* **WHAT YOU NEED TO DO**: From the data below, retype exactly the lines starting with the one that contains "M 1016,1513 L" and ending with the one that contains "34,655 L 211,981", both included.

☆ ☆ ☆ ☆ ☆

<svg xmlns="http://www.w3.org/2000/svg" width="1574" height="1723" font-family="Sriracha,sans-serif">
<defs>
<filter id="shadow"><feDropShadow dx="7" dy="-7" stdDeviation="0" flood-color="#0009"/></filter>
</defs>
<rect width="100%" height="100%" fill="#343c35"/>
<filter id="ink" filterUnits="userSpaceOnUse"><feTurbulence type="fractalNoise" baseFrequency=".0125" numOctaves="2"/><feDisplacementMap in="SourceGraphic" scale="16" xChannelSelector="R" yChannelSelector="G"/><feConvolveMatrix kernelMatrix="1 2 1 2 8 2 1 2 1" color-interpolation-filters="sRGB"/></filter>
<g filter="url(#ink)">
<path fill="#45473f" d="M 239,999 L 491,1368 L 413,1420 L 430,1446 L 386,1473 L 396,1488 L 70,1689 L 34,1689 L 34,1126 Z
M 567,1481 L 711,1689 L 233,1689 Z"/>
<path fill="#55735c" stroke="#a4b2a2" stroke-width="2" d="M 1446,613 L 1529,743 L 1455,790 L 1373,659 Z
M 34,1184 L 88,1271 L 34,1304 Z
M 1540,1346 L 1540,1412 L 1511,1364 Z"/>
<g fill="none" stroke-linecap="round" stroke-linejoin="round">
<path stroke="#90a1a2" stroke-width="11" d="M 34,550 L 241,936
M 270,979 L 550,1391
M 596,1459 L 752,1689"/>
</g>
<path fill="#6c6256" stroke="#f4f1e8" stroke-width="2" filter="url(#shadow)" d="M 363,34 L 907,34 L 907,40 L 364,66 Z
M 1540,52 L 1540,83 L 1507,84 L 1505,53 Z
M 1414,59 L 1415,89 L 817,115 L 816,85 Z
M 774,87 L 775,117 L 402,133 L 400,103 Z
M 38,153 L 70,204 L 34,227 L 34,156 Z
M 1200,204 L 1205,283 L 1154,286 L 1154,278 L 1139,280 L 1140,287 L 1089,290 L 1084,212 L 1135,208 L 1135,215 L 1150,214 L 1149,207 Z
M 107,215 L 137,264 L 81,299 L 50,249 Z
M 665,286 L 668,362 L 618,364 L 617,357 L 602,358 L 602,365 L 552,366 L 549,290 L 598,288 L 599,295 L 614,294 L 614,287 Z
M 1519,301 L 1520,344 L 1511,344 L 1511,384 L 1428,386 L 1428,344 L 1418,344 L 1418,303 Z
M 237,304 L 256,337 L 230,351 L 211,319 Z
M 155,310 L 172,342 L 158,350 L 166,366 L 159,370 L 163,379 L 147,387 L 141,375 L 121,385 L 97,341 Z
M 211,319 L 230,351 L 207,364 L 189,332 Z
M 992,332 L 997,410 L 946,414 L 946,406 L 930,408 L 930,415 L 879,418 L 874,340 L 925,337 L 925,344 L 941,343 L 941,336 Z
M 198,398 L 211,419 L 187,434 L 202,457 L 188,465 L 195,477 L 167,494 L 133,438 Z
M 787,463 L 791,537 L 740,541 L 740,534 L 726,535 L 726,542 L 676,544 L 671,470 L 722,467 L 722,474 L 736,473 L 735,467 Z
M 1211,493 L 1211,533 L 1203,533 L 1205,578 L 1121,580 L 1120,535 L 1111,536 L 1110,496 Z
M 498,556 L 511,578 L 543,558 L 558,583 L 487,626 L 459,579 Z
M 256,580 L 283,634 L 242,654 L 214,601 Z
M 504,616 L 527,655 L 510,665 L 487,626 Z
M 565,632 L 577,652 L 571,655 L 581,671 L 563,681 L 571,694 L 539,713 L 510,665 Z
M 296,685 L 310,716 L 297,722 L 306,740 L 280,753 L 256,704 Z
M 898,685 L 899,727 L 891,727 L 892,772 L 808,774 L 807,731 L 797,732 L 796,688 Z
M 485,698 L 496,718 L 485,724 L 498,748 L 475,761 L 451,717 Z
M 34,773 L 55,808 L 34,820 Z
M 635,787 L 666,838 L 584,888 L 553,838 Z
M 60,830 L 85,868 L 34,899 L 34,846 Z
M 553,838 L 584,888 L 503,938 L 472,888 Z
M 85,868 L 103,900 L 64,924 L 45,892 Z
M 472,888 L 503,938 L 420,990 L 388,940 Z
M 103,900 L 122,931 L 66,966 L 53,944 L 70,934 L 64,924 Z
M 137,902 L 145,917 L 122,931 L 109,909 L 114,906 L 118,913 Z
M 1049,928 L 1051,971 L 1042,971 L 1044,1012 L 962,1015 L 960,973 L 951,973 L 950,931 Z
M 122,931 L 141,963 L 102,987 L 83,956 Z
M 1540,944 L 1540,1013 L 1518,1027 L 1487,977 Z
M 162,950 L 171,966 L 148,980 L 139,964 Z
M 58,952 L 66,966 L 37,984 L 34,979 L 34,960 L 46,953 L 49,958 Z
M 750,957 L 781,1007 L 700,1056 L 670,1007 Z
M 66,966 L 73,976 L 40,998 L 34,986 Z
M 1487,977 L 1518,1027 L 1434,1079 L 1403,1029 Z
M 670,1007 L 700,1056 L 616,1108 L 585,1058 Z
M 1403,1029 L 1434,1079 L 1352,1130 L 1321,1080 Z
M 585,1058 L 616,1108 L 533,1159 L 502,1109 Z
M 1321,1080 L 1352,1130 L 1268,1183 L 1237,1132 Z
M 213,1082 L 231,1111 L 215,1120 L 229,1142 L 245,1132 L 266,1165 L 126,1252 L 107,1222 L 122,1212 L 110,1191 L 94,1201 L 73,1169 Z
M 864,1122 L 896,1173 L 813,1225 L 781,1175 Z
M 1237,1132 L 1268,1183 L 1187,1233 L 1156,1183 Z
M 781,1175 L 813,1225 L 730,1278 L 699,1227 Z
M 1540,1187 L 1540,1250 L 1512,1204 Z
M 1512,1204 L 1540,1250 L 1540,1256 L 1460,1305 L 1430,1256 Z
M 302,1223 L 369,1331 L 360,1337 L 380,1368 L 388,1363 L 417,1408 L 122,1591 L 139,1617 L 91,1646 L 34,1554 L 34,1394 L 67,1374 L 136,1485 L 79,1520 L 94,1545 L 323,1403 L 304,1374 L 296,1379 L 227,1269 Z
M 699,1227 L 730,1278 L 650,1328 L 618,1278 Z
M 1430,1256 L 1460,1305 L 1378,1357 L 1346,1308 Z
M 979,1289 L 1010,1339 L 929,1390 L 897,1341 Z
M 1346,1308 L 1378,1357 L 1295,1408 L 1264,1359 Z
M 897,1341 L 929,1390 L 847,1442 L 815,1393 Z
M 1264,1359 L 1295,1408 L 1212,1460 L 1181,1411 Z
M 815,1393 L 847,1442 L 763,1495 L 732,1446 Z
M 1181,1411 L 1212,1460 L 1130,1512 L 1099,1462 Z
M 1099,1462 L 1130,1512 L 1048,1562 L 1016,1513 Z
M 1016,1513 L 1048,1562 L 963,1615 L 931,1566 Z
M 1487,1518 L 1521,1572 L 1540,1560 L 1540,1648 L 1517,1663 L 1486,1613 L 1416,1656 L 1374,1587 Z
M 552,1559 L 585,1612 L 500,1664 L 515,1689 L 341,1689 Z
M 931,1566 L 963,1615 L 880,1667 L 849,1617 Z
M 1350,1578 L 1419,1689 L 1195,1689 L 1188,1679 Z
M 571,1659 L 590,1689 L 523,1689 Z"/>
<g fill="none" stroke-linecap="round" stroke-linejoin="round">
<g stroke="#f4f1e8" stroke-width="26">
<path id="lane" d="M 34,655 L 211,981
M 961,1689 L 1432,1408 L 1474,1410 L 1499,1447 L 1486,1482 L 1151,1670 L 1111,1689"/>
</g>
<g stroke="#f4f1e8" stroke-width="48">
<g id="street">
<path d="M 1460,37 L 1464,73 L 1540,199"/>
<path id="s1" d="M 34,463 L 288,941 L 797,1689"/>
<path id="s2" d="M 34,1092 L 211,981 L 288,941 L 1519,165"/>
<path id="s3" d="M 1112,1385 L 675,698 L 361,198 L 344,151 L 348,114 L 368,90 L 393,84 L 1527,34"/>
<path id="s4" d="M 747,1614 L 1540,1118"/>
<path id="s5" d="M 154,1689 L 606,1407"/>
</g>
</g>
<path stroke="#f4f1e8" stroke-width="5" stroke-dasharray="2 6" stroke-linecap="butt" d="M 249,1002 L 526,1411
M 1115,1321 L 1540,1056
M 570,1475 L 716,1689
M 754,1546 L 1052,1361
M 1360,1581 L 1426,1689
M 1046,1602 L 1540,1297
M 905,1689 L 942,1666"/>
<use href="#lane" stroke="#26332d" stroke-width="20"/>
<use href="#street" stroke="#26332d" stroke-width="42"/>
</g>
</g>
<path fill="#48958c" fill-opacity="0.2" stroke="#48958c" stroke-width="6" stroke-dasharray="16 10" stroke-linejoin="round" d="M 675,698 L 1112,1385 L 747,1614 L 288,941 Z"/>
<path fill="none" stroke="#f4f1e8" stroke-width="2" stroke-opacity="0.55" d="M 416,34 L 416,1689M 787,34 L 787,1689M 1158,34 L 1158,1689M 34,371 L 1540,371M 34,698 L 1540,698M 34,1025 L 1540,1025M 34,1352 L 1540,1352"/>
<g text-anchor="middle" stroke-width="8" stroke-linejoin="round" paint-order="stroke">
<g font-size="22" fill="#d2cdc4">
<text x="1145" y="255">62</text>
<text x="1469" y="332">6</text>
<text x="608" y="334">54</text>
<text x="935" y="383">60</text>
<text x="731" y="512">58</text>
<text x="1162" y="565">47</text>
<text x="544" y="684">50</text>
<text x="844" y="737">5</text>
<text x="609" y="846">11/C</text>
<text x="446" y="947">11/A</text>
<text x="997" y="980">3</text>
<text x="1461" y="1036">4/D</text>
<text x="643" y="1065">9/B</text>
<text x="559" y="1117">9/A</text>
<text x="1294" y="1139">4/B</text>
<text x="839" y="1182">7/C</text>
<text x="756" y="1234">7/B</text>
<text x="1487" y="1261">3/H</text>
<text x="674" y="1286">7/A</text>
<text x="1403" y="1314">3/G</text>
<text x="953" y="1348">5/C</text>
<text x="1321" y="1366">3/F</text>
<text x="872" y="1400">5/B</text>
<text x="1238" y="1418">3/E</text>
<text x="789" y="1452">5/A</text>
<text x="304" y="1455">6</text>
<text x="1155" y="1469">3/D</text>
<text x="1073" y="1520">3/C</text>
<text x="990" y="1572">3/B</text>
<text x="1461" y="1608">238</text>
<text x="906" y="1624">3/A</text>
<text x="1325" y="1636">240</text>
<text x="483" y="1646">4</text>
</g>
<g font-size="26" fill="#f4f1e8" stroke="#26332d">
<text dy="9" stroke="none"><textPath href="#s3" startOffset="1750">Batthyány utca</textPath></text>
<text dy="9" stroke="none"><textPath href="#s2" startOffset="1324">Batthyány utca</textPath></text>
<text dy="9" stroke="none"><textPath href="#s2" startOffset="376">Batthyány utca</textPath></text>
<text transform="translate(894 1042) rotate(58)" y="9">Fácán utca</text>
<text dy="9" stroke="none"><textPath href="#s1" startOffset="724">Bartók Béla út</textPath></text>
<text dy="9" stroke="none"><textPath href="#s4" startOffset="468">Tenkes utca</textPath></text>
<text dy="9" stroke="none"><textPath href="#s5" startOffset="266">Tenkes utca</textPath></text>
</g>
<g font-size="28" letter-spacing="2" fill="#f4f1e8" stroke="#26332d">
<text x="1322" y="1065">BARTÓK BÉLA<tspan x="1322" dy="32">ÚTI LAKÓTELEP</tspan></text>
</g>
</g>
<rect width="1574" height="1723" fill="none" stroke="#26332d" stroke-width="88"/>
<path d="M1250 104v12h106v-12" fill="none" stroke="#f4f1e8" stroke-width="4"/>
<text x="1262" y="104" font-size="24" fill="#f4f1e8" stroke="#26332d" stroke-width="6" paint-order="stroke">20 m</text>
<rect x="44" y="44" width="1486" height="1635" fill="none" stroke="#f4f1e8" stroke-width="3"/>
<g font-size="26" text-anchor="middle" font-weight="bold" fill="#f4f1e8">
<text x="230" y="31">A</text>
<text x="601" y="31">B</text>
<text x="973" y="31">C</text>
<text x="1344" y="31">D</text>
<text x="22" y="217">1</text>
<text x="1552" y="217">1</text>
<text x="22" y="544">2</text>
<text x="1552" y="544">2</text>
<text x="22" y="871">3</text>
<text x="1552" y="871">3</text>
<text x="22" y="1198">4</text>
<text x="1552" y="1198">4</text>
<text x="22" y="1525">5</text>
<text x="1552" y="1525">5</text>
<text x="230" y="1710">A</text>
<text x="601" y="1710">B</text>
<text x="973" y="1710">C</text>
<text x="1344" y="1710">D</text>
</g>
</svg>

☆ ☆ ☆ ☆ ☆

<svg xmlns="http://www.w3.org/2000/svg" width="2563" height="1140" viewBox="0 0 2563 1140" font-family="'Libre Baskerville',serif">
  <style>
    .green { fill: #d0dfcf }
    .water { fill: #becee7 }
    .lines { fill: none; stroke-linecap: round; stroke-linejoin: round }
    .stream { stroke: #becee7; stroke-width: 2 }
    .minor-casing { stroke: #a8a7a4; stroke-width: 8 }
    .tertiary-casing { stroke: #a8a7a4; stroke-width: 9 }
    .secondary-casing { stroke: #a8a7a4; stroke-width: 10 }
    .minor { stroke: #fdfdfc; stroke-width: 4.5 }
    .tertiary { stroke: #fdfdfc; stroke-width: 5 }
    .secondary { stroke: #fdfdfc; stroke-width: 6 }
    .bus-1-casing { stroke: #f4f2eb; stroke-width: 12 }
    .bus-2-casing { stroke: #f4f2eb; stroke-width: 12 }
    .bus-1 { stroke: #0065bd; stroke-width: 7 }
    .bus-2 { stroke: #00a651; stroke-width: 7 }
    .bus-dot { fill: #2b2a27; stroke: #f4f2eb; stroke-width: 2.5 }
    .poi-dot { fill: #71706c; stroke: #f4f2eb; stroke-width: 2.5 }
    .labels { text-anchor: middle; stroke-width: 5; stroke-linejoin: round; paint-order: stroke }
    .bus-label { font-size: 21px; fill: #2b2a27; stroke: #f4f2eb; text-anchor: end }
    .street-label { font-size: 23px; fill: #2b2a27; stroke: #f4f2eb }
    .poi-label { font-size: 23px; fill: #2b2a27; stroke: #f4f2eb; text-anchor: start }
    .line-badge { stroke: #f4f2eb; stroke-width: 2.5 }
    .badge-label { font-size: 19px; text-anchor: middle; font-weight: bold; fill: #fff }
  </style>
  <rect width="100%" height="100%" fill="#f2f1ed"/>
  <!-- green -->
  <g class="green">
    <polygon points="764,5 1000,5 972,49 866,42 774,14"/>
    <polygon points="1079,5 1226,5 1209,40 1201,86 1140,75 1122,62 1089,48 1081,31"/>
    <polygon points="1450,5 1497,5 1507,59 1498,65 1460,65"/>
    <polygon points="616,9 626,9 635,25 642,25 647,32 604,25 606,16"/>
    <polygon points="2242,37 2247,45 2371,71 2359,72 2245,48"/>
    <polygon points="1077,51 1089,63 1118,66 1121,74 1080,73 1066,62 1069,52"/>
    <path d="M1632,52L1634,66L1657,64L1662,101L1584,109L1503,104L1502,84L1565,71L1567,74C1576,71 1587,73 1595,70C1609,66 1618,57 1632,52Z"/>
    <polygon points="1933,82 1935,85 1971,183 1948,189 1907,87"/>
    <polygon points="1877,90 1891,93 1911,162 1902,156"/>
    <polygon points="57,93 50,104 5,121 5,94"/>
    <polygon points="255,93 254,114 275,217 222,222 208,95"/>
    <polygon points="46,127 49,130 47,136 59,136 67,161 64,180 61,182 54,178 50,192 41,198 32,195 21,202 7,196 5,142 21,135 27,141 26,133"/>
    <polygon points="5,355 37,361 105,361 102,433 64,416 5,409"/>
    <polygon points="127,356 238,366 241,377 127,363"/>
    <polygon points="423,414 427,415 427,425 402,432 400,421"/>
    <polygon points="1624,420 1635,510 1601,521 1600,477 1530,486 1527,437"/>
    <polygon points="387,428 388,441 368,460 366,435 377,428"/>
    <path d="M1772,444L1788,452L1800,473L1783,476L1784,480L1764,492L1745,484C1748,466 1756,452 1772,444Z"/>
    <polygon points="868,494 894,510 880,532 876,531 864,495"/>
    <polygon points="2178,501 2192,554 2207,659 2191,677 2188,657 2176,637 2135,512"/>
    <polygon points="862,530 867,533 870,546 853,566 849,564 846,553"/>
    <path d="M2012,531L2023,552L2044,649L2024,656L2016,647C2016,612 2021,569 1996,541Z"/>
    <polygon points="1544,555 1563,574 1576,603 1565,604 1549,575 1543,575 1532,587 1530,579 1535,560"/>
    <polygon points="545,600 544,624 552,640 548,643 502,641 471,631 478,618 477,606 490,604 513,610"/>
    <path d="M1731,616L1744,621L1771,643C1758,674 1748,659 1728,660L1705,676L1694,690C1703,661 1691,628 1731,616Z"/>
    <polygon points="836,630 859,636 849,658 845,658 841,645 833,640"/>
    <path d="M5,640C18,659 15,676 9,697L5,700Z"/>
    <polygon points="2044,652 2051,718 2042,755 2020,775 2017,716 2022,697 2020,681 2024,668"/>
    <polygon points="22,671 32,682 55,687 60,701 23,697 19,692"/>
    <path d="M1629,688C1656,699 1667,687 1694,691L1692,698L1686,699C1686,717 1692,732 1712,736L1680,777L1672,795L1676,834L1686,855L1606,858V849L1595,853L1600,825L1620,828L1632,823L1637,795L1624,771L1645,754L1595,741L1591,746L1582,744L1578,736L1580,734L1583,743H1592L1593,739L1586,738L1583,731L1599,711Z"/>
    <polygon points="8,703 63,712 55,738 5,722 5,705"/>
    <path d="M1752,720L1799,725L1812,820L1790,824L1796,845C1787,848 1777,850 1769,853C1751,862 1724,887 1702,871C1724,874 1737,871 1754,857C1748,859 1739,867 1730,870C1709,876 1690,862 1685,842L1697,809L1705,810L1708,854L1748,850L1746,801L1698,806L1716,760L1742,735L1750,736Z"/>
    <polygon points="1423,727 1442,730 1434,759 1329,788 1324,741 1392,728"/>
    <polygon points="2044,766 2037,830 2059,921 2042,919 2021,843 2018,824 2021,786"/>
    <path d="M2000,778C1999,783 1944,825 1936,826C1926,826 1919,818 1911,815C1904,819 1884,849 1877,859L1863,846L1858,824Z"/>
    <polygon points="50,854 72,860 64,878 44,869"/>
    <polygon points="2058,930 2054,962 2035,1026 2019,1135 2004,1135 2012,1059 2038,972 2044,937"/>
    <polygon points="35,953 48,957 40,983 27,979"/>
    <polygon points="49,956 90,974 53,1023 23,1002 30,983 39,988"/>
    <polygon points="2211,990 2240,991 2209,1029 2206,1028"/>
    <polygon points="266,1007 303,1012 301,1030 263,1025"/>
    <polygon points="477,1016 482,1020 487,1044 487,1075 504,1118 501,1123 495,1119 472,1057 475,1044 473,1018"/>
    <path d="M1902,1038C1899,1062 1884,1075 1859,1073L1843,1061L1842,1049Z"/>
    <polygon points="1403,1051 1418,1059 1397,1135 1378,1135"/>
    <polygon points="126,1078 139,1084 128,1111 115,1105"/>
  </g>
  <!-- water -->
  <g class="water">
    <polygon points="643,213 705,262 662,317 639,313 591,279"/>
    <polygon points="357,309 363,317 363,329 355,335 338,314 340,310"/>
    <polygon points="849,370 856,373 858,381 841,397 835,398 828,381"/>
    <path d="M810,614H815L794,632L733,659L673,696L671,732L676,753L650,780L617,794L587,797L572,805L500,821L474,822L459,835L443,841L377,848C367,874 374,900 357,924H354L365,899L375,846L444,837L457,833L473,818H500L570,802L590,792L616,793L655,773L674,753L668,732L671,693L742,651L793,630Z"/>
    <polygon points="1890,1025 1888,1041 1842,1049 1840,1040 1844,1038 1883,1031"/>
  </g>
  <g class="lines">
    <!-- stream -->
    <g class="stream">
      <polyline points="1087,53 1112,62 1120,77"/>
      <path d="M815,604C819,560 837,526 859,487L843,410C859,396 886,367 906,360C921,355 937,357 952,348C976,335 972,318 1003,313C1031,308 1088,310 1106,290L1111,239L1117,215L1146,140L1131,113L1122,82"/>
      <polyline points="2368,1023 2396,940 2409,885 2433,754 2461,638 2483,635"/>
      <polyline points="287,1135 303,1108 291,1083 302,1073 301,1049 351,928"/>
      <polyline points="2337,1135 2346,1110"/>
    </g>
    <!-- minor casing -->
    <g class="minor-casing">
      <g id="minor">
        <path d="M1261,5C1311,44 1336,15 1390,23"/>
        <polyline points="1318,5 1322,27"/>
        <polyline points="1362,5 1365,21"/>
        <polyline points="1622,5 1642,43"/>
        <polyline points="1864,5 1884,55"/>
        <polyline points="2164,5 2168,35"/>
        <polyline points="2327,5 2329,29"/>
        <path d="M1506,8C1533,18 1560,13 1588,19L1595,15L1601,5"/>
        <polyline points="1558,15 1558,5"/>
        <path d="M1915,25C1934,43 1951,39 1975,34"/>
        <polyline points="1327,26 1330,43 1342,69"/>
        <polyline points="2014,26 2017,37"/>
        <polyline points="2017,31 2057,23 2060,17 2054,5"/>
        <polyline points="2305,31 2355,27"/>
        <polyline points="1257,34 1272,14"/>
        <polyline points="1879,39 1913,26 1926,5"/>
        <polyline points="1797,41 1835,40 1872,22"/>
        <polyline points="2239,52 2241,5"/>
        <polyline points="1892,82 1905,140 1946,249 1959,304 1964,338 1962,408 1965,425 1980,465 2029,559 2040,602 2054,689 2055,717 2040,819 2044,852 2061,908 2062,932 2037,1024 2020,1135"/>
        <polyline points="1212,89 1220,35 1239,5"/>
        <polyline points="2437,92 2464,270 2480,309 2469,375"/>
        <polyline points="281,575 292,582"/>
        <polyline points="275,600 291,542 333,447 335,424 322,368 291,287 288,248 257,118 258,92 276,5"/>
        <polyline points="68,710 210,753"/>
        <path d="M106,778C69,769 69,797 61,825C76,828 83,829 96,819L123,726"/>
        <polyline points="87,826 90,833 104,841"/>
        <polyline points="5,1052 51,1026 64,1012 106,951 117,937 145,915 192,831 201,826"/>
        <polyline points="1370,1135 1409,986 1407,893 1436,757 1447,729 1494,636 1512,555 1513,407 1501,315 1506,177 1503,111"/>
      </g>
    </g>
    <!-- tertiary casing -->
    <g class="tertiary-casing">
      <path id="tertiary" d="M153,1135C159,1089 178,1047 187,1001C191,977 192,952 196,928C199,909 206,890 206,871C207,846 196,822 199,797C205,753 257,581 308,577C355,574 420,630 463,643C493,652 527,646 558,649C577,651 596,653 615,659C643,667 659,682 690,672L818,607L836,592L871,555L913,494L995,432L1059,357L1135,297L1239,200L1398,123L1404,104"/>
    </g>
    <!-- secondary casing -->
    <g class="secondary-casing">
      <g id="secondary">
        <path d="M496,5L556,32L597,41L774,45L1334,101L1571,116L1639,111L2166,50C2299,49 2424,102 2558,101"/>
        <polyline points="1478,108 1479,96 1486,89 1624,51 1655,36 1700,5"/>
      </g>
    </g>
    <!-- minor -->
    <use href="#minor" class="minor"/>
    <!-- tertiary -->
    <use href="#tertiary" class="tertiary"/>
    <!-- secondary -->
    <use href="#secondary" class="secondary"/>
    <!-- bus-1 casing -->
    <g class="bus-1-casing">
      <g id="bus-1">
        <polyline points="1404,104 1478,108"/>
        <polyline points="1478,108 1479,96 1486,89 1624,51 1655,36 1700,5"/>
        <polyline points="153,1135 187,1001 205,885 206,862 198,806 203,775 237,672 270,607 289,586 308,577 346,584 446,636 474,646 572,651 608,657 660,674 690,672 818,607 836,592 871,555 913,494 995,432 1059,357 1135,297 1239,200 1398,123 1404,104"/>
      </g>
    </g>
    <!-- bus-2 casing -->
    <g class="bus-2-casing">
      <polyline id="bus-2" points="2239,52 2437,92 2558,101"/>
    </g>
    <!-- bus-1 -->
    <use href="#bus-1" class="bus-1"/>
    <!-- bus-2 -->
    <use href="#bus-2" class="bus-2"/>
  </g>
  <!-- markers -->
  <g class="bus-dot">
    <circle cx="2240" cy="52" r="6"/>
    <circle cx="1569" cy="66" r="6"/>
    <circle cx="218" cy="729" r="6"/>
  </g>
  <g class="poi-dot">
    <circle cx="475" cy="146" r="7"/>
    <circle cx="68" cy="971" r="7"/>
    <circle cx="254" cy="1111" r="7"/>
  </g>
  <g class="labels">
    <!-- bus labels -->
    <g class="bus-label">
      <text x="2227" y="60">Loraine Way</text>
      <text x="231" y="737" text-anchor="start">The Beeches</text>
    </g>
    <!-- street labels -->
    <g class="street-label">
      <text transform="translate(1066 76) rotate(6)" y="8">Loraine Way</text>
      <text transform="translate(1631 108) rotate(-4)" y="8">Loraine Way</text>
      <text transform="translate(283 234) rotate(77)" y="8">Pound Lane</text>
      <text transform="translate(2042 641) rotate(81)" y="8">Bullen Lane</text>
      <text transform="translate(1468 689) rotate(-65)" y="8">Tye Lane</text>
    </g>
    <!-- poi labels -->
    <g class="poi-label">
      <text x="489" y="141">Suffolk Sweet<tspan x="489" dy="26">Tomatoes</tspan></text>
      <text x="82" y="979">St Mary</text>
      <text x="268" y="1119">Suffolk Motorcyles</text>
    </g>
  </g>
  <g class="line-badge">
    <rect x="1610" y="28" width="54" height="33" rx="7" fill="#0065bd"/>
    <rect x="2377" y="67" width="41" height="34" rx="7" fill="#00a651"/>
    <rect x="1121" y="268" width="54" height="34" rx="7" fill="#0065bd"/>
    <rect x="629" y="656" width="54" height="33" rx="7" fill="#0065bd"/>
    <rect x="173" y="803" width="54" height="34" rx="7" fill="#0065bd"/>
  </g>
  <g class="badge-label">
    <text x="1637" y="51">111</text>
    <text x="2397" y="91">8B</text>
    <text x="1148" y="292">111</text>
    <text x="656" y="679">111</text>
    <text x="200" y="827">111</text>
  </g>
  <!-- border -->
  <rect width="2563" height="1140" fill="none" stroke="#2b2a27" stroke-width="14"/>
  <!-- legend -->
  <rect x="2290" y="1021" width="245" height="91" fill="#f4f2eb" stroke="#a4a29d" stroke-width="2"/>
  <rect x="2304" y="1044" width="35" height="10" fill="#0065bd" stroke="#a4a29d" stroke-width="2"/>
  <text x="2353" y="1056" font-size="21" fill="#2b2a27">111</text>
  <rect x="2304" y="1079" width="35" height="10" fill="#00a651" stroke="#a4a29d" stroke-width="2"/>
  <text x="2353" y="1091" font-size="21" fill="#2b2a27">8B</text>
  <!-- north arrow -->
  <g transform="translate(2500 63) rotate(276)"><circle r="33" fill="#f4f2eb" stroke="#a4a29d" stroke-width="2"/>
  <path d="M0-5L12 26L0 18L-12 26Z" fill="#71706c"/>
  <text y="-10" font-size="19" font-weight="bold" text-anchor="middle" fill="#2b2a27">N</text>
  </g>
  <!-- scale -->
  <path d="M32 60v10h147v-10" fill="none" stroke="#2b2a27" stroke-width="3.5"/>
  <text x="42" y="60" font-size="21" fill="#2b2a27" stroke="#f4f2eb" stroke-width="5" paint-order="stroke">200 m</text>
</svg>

☆ ☆ ☆ ☆ ☆

* **RESULT**:
M 1016,1513 L 1048,1562 L 963,1615 L 931,1566 Z
M 1487,1518 L 1521,1572 L 1540,1560 L 1540,1648 L 1517,1663 L 1486,1613 L 1416,1656 L 1374,1587 Z
M 552,1559 L 585,1612 L 500,1664 L 515,1689 L 341,1689 Z
M 931,1566 L 963,1615 L 880,1667 L 849,1617 Z
M 1350,1578 L 1419,1689 L 1195,1689 L 1188,1679 Z
M 571,1659 L 590,1689 L 523,1689 Z"/>
<g fill="none" stroke-linecap="round" stroke-linejoin="round">
<g stroke="#f4f1e8" stroke-width="26">
<path id="lane" d="M 34,655 L 211,981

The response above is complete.